··· Listed records
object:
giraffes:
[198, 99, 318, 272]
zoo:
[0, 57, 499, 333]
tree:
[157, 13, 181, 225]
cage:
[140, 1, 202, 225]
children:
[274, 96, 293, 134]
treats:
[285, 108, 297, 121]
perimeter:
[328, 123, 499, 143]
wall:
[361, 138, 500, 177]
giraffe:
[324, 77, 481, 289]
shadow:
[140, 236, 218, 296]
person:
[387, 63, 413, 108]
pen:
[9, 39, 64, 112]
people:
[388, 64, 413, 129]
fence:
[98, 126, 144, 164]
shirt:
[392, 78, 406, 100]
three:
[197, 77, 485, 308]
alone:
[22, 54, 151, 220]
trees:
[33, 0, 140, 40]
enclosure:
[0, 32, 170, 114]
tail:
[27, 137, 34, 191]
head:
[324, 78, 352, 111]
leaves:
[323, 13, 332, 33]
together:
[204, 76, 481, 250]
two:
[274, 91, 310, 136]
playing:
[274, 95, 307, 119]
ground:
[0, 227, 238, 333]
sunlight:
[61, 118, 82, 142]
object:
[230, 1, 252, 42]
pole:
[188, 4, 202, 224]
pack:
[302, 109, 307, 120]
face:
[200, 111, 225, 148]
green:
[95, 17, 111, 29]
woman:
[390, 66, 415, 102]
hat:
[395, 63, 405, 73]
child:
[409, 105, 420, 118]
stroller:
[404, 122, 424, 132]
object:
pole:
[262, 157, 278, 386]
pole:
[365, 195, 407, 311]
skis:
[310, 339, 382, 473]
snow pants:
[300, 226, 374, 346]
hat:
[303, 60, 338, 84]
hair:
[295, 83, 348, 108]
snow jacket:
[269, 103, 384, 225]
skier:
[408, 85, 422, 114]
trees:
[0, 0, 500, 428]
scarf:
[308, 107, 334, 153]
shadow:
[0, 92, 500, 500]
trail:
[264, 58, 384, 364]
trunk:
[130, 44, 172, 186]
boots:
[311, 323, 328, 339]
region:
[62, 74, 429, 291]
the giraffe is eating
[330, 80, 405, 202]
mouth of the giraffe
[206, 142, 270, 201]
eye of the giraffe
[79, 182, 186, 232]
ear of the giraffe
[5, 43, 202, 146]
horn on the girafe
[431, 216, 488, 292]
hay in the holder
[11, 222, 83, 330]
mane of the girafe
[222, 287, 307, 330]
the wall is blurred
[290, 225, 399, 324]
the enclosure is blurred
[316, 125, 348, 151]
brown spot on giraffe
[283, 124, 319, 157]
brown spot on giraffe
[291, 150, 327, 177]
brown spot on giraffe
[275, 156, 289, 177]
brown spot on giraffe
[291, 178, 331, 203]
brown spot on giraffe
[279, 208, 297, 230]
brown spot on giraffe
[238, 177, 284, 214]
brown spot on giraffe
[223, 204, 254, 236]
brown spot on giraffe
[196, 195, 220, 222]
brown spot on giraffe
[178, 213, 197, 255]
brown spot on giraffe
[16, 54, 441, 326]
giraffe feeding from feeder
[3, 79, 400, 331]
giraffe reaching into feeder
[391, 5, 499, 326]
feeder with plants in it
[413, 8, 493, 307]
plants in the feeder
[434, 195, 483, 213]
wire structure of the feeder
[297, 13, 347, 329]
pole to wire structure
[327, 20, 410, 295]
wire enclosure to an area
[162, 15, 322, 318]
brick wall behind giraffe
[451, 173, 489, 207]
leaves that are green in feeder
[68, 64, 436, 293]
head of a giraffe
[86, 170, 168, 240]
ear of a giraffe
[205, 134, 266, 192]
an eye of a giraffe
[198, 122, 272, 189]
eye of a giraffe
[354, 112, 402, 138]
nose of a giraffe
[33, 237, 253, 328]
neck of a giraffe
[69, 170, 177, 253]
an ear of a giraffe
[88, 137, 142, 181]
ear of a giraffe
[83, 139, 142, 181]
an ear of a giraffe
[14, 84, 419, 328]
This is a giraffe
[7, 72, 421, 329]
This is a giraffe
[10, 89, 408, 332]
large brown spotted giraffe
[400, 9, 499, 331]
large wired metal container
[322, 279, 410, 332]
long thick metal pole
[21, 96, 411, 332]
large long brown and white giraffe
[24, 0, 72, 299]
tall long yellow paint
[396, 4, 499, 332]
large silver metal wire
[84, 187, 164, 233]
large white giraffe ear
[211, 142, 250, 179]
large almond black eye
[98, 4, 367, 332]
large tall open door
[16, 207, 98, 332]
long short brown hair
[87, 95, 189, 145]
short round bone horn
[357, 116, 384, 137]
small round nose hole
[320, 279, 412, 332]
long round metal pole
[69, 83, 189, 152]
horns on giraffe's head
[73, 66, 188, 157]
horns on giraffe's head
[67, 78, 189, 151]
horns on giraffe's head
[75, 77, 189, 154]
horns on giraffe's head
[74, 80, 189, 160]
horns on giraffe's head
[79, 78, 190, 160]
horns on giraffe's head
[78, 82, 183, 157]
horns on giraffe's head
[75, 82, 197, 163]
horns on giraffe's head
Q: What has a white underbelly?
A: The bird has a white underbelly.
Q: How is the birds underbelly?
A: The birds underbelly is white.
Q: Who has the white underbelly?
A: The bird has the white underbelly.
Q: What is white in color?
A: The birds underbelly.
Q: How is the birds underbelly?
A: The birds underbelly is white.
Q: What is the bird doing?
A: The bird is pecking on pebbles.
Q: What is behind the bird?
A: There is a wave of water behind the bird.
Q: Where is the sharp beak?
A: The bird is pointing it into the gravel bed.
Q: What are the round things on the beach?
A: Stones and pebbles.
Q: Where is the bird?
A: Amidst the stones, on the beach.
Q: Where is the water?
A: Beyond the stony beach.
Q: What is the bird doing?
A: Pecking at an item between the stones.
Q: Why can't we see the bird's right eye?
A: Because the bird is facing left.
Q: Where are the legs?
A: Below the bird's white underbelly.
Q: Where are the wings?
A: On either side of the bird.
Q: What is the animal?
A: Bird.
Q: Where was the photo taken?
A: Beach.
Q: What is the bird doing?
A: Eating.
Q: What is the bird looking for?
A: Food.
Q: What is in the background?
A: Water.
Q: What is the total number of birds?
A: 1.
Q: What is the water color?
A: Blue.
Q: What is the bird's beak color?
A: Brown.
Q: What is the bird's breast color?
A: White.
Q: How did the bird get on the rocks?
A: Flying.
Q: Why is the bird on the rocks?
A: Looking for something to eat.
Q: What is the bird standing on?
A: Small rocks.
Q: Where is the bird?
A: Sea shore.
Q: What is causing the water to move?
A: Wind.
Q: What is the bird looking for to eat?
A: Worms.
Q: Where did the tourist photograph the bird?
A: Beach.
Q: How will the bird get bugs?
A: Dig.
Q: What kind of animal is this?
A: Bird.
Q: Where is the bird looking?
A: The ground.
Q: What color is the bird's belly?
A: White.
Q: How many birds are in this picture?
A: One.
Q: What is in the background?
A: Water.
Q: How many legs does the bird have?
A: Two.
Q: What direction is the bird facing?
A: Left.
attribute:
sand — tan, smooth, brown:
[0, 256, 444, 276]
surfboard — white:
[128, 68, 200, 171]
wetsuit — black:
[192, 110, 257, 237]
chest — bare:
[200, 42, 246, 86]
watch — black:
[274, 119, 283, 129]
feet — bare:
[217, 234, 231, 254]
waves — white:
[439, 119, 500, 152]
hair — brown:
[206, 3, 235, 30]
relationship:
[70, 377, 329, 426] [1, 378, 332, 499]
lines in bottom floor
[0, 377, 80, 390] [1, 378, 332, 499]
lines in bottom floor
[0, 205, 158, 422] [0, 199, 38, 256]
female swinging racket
······
- **Work order**
Return, word for word, every line of the items from the one containing "Q: Who has the white underbelly?" through the one containing "A: On either side of the bird.", with both of those lines included.

- **Worked solution**
Q: Who has the white underbelly?
A: The bird has the white underbelly.
Q: What is white in color?
A: The birds underbelly.
Q: How is the birds underbelly?
A: The birds underbelly is white.
Q: What is the bird doing?
A: The bird is pecking on pebbles.
Q: What is behind the bird?
A: There is a wave of water behind the bird.
Q: Where is the sharp beak?
A: The bird is pointing it into the gravel bed.
Q: What are the round things on the beach?
A: Stones and pebbles.
Q: Where is the bird?
A: Amidst the stones, on the beach.
Q: Where is the water?
A: Beyond the stony beach.
Q: What is the bird doing?
A: Pecking at an item between the stones.
Q: Why can't we see the bird's right eye?
A: Because the bird is facing left.
Q: Where are the legs?
A: Below the bird's white underbelly.
Q: Where are the wings?
A: On either side of the bird.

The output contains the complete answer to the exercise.